TASK INPUT START
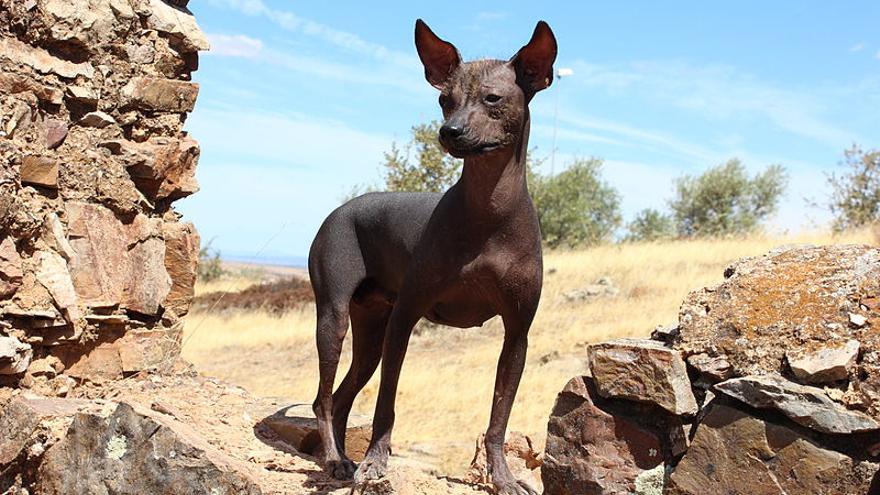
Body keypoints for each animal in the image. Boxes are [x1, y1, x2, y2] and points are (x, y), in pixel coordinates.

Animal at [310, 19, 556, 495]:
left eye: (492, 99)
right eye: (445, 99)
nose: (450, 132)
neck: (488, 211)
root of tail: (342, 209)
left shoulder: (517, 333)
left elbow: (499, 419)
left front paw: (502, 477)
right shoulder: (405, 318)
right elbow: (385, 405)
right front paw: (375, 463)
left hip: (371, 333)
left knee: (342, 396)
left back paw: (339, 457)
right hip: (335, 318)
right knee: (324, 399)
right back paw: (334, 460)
TASK INPUT END
TASK INPUT START
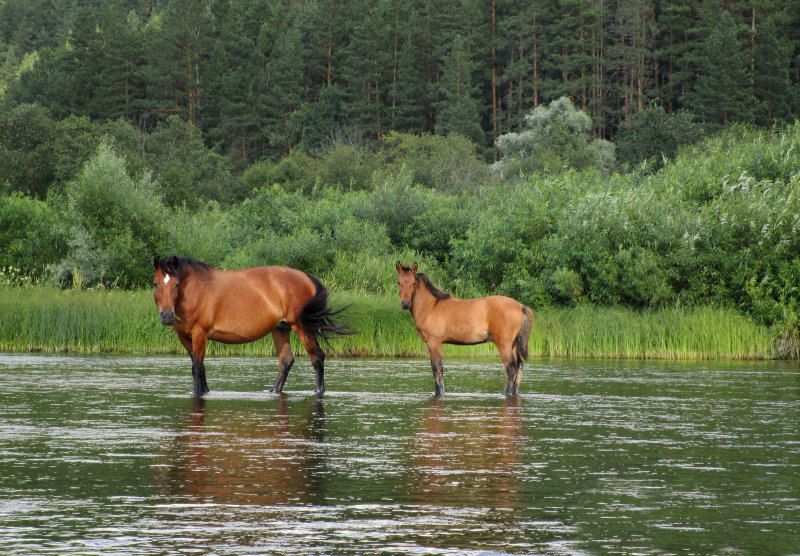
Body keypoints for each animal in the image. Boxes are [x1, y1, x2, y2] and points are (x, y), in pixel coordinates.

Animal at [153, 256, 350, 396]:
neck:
TASK INPUT END
Using the entries shown above, reproduce verbatim the lines from the line bearing "left back paw: (339, 457)" to the line bearing "right back paw: (334, 460)", inclusive.

left back paw: (339, 457)
right hip: (335, 318)
right knee: (324, 399)
right back paw: (334, 460)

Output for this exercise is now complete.